Suaraindo.id – Miris. Itulah kata yang tepat untuk menggambarkan reaksi masyarakat terhadap pengungkapan oknum pejabat di Kementerian Komunikasi dan Digital (Komdigi) yang diduga melindungi praktik judi online (judol). Kasus ini mencuat dengan adanya laporan bahwa Ketua Tim Penyidikan dan Ahli UU ITE Ditjen Aplikasi dan Informatika, Denden Imadudin Soleh, bersama dengan setidaknya 10 pegawai Komdigi lainnya, terlibat dalam memelihara sekitar 1.000 situs judi online untuk menghindari pemblokiran di Indonesia. Dari aktivitas ilegal ini, mereka dikabarkan meraup keuntungan sebesar Rp 8,5 miliar per bulan.
Menanggapi hal ini, Ketua Umum DPP LDII, KH Chriswanto Santoso, turut angkat bicara dan mengingatkan akan pentingnya akhlak dalam proses perekrutan dan pembinaan Aparatur Sipil Negara (ASN). Menurutnya, Indonesia tidak akan maju hanya dengan aparatur yang cerdas, namun juga harus berakhlak mulia. “Aparatur yang berakhlak mulia akan mengutamakan kejujuran, keadilan, dan transparansi, serta menjunjung tinggi integritas dalam menjalankan tugasnya,” tegas KH Chriswanto.
Dampak Negatif Judi Online
Praktik judi online yang dilindungi oleh oknum di Komdigi ini, menurut KH Chriswanto, bukan hanya merusak moral, tetapi juga membawa dampak sosial dan ekonomi yang sangat merugikan masyarakat. Ia menjelaskan bahwa para pelaku seakan tidak peduli dengan dampak buruk dari judi online, yang bisa menghancurkan ekonomi keluarga, merusak hubungan sosial, dan bahkan menimbulkan konflik yang semakin tinggi, baik di lingkungan keluarga maupun masyarakat.
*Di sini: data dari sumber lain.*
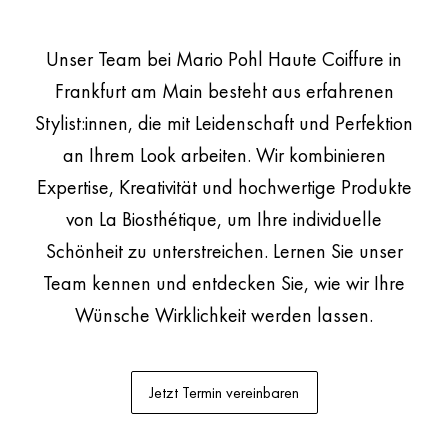
Unser Team bei
Mario Pohl Haute Coiffure
in
Frankfurt am Main besteht aus erfahrenen
Stylist:innen, die mit Leidenschaft und Perfektion
an Ihrem Look arbeiten. Wir kombinieren
Expertise, Kreativität und hochwertige Produkte
von La Biosthétique, um Ihre individuelle
Schönheit zu unterstreichen. Lernen Sie unser
Team kennen und entdecken Sie, wie wir Ihre
Wünsche Wirklichkeit werden lassen.
Jetzt Termin vereinbaren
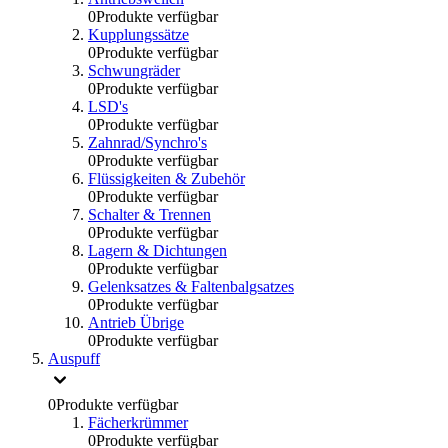
0
Produkte verfügbar
Kupplungssätze
0
Produkte verfügbar
Schwungräder
0
Produkte verfügbar
LSD's
0
Produkte verfügbar
Zahnrad/Synchro's
0
Produkte verfügbar
Flüssigkeiten & Zubehör
0
Produkte verfügbar
Schalter & Trennen
0
Produkte verfügbar
Lagern & Dichtungen
0
Produkte verfügbar
Gelenksatzes & Faltenbalgsatzes
0
Produkte verfügbar
Antrieb Übrige
0
Produkte verfügbar
Auspuff
0
Produkte verfügbar
Fächerkrümmer
0
Produkte verfügbar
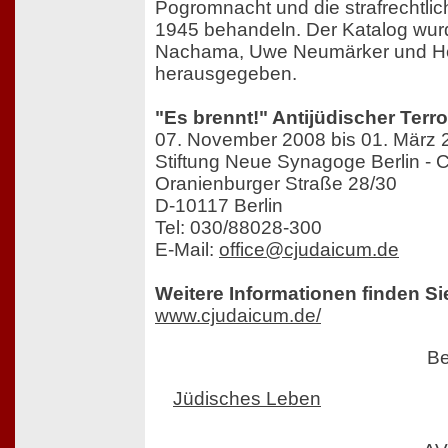
Pogromnacht und die strafrechtli
1945 behandeln. Der Katalog wur
Nachama, Uwe Neumärker und H
herausgegeben.
"Es brennt!" Antijüdischer Ter
07. November 2008 bis 01. März 
Stiftung Neue Synagoge Berlin -
Oranienburger Straße 28/30
D-10117 Berlin
Tel: 030/88028-300
E-Mail:
office@cjudaicum.de
Weitere Informationen finden Si
www.cjudaicum.de/
Be
Jüdisches Leben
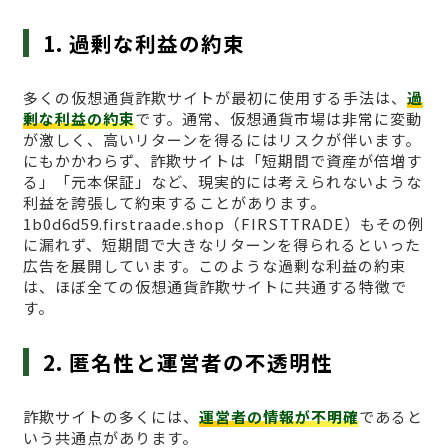
1. 過剰な利益の約束
多くの仮想通貨詐欺サイトが最初に使用する手法は、
過
剰な利益の約束
です。通常、仮想通貨市場は非常に変動
が激しく、高いリターンを得るにはリスクが伴います。
にもかかわらず、詐欺サイトは「短期間で資産が倍増す
る」「元本保証」など、現実的には考えられないような
利益を誇張して約束することがあります。
1b0d6d59.firstraade.shop（FIRSTTRADE）もその例
に漏れず、短期間で大きなリターンを得られるといった
広告を展開しています。このような過剰な利益の約束
は、ほぼ全ての仮想通貨詐欺サイトに共通する特徴で
す。
2. 匿名性と運営者の不透明性
詐欺サイトの多くには、
運営者の情報が不明確
であると
いう共通点があります。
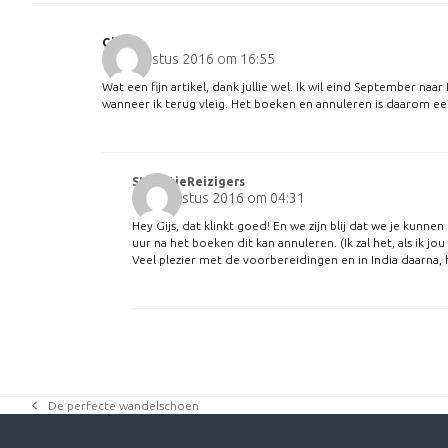
Gijs
11 augustus 2016 om 16:55
Wat een fijn artikel, dank jullie wel. Ik wil eind September na
wanneer ik terug vleig. Het boeken en annuleren is daarom een
StelletjeReizigers
12 augustus 2016 om 04:31
Hey Gijs, dat klinkt goed! En we zijn blij dat we je kunn
uur na het boeken dit kan annuleren. (Ik zal het, als ik jo
Veel plezier met de voorbereidingen en in India daarna, h
De perfecte wandelschoen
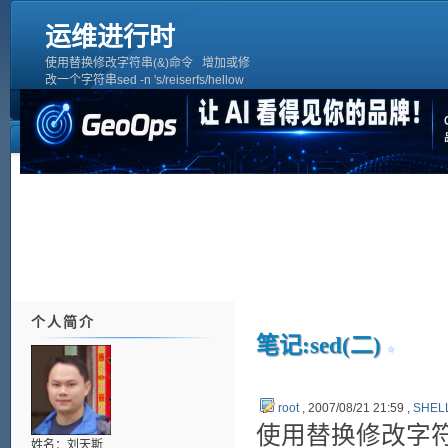
运维进行时
使用替换修改字符串(&)命令 增加或修
改一个字符串sed -n 's/reiserfs/hellow
&/p' /etc/fstabsed 's/reiserfs/hellow &/p'
/etc/fstabsed -n 's/reiserfs/& hellow/g p'
/etc/fstab将
个人简介
笔记:sed(二)
root
, 2007/08/21 21:59 ,
SHEL
使用替换修改字
姓名：刘天斯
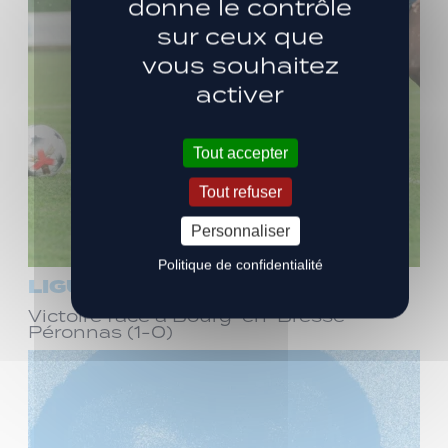
donne le contrôle
sur ceux que
vous souhaitez
activer
Tout accepter
Tout refuser
Personnaliser
Politique de confidentialité
LIGUE 3
Victoire face à Bourg-en-Bresse
Péronnas (1-0)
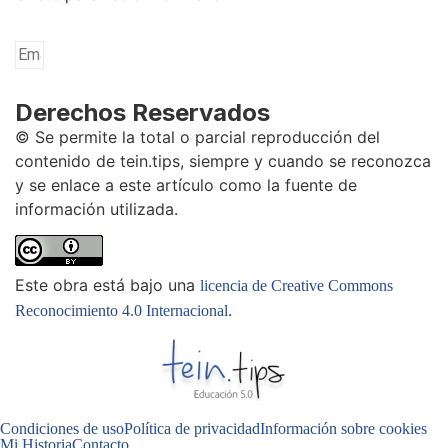
Derechos Reservados
© Se permite la total o parcial reproducción del
contenido de tein.tips, siempre y cuando se reconozca
y se enlace a este artículo como la fuente de
información utilizada.
Este obra está bajo una
licencia de Creative Commons
.
Reconocimiento 4.0 Internacional
Condiciones de uso
Política de privacidad
Información sobre cookies
Mi Historia
Contacto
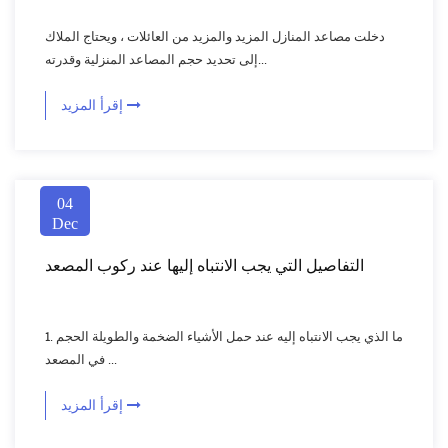
دخلت مصاعد المنازل المزيد والمزيد من العائلات ، ويحتاج الملاك
إلى تحديد حجم المصاعد المنزلية وقدرته...
إقرأ المزيد
04
Dec
التفاصيل التي يجب الانتباه إليها عند ركوب المصعد
1. ما الذي يجب الانتباه إليه عند حمل الأشياء الضخمة والطويلة الحجم
في المصعد ...
إقرأ المزيد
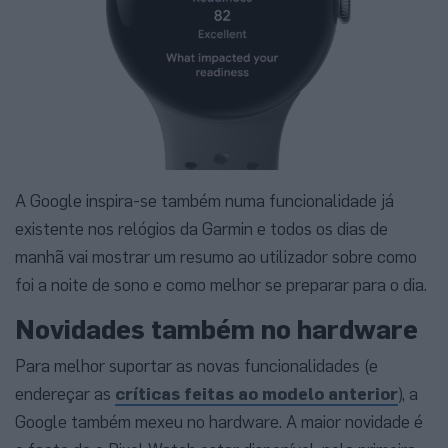
A Google inspira-se também numa funcionalidade já
existente nos relógios da Garmin e todos os dias de
manhã vai mostrar um resumo ao utilizador sobre como
foi a noite de sono e como melhor se preparar para o dia.
Novidades também no hardware
Para melhor suportar as novas funcionalidades (e
endereçar as
críticas feitas ao modelo anterior
), a
Google também mexeu no hardware. A maior novidade é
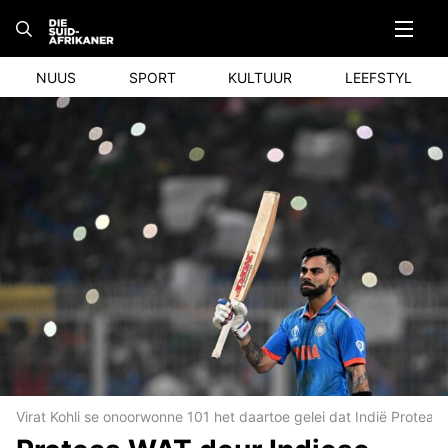
Skip
to
content
NUUS
SPORT
KULTUUR
LEEFSTYL
Virat Kohli se onoorwonne 101 het daartoe gelei dat Indië Protea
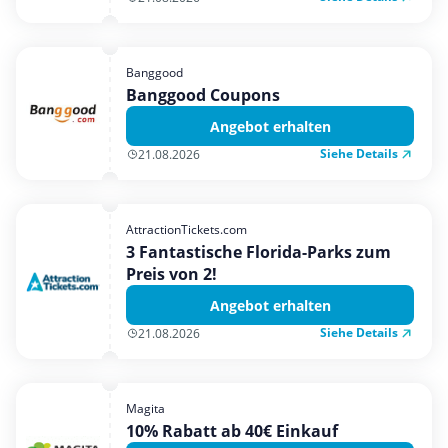
Banggood
Banggood Coupons
Angebot erhalten
Siehe Details
21.08.2026
AttractionTickets.com
3 Fantastische Florida-Parks zum
Preis von 2!
Angebot erhalten
Siehe Details
21.08.2026
Magita
10% Rabatt ab 40€ Einkauf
“Judi online sangat berpotensi menghancurkan masa depan generasi muda, yang seharusnya sedang membangun cita-cita dan karakter mereka,” ujar KH Chriswanto. Akibat judi online, banyak remaja yang terjebak dalam kecanduan, menjauh dari pendidikan, dan kualitas hidup mereka pun terganggu dalam jangka panjang. Bahkan, praktik ini telah memicu kekerasan dalam rumah tangga dan perceraian, serta meningkatnya angka bunuh diri yang berkaitan dengan masalah finansial akibat judi online.
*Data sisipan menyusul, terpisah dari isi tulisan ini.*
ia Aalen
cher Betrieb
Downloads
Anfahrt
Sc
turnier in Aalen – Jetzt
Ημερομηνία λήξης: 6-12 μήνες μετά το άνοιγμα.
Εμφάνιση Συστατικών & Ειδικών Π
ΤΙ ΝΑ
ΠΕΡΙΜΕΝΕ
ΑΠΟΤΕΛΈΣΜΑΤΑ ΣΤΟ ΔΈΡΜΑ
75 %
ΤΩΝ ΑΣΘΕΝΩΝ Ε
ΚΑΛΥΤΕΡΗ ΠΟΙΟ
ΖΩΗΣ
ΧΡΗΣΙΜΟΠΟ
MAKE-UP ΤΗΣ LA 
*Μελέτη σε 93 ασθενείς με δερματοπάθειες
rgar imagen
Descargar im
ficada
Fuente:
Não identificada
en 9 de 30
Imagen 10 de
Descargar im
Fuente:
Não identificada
Korupsi, Kolusi, dan Nepotisme: Bahaya Mentalitas ASN Tanpa Akhlak
Dalam konteks mentalitas ASN yang melindungi judi online, KH Chriswanto menekankan bahwa akhlak adalah kunci utama dalam rekrutmen dan pembinaan aparatur negara. ASN yang tidak berakhlak baik cenderung terlibat dalam praktik-praktik korupsi, kolusi, dan nepotisme yang merugikan bangsa. Sebaliknya, ASN yang memiliki akhlak mulia akan lebih mementingkan prinsip kejujuran dan keadilan dalam setiap tindakannya.
“ASN yang berakhlak baik tidak akan tergoda untuk berbuat curang hanya demi memperkaya diri sendiri,” jelas KH Chriswanto. Dengan memperhatikan akhlak, pemerintah dapat meminimalisir masalah besar seperti korupsi, yang sering kali merugikan rakyat dan menghambat pembangunan bangsa.
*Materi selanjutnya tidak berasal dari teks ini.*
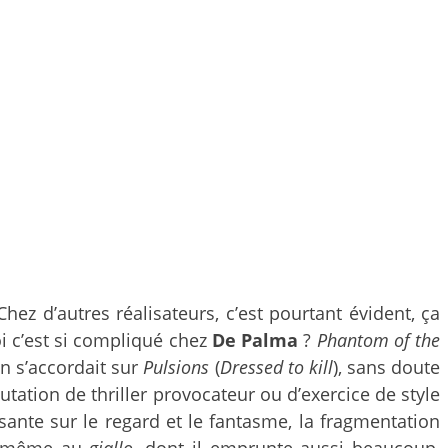
 Chez d’autres réalisateurs, c’est pourtant évident, ça
i c’est si compliqué chez
De Palma
?
Phantom of the
on s’accordait sur
Pulsions
(
Dressed to kill
), sans doute
utation de thriller provocateur ou d’exercice de style
ante sur le regard et le fantasme, la fragmentation
même au
giallo
, dont il emprunte aussi beaucoup,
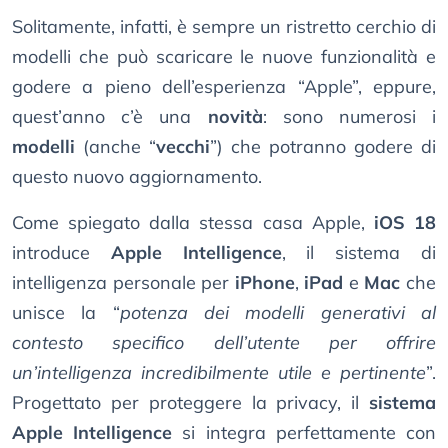
Solitamente, infatti, è sempre un ristretto cerchio di
modelli che può scaricare le nuove funzionalità e
godere a pieno dell’esperienza “Apple”, eppure,
quest’anno c’è una
novità
: sono numerosi i
modelli
(anche “
vecchi
”) che potranno godere di
questo nuovo aggiornamento.
Come spiegato dalla stessa casa Apple,
iOS 18
introduce
Apple Intelligence
, il sistema di
intelligenza personale per
iPhone
,
iPad
e
Mac
che
unisce la “
potenza dei modelli generativi al
contesto specifico dell’utente per offrire
un’intelligenza incredibilmente utile e pertinente
”.
Progettato per proteggere la privacy, il
sistema
Apple Intelligence
si integra perfettamente con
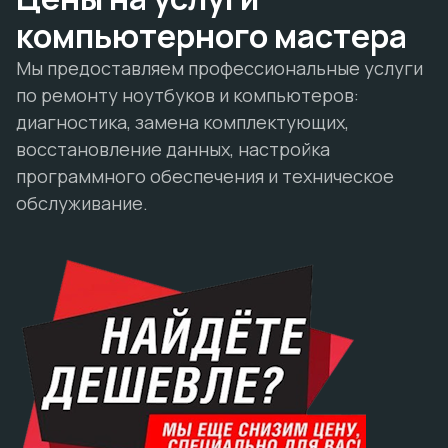
компьютерного мастера
Мы предоставляем профессиональные услуги
по ремонту ноутбуков и компьютеров:
диагностика, замена комплектующих,
восстановление данных, настройка
программного обеспечения и техническое
обслуживание.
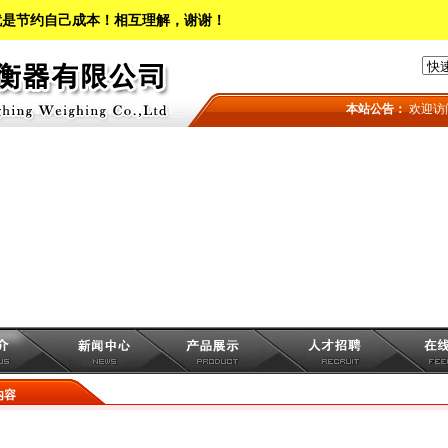
就是节约自己成本！相互理解，谢谢！
本站公告：
欢迎访问
内容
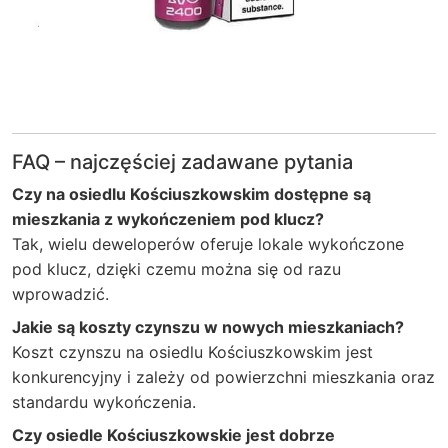
FAQ – najczęściej zadawane pytania
Czy na osiedlu Kościuszkowskim dostępne są
mieszkania z wykończeniem pod klucz?
Tak, wielu deweloperów oferuje lokale wykończone
pod klucz, dzięki czemu można się od razu
wprowadzić.
Jakie są koszty czynszu w nowych mieszkaniach?
Koszt czynszu na osiedlu Kościuszkowskim jest
konkurencyjny i zależy od powierzchni mieszkania oraz
standardu wykończenia.
Czy osiedle Kościuszkowskie jest dobrze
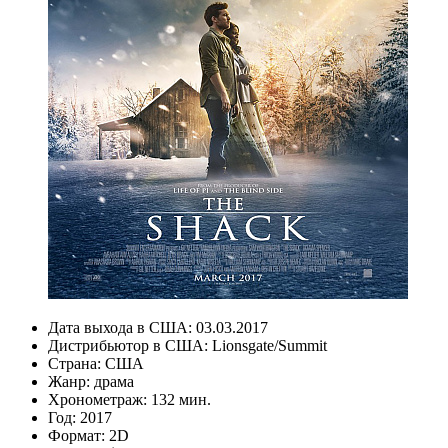
Дата выхода в США:
03.03.2017
Дистрибьютор в США:
Lionsgate/Summit
Страна:
США
Жанр:
драма
Хронометраж:
132 мин.
Год:
2017
Формат:
2D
Akhir Kata: Profesionalisme ASN yang Berdasarkan Akhlak
KH Chriswanto juga mengingatkan bahwa profesionalisme ASN bukan hanya dilihat dari kecakapan teknisnya, tetapi juga dari sikap dan karakter yang baik. ASN yang berakhlak mulia dapat menunjukkan empati, rasa peduli terhadap masyarakat yang dilayaninya, serta dapat menyelesaikan permasalahan dengan penuh pengertian dan rasa tanggung jawab.
“ASN yang berakhlak karimah akan disiplin, berkomitmen pada pekerjaannya, dan memiliki tanggung jawab yang tinggi, serta menjadi teladan bagi masyarakat,” pungkas KH Chriswanto. Dengan memperkuat akhlak dalam setiap lini kehidupan, baik di kalangan ASN maupun masyarakat, Indonesia dapat maju dengan landasan moral yang kokoh.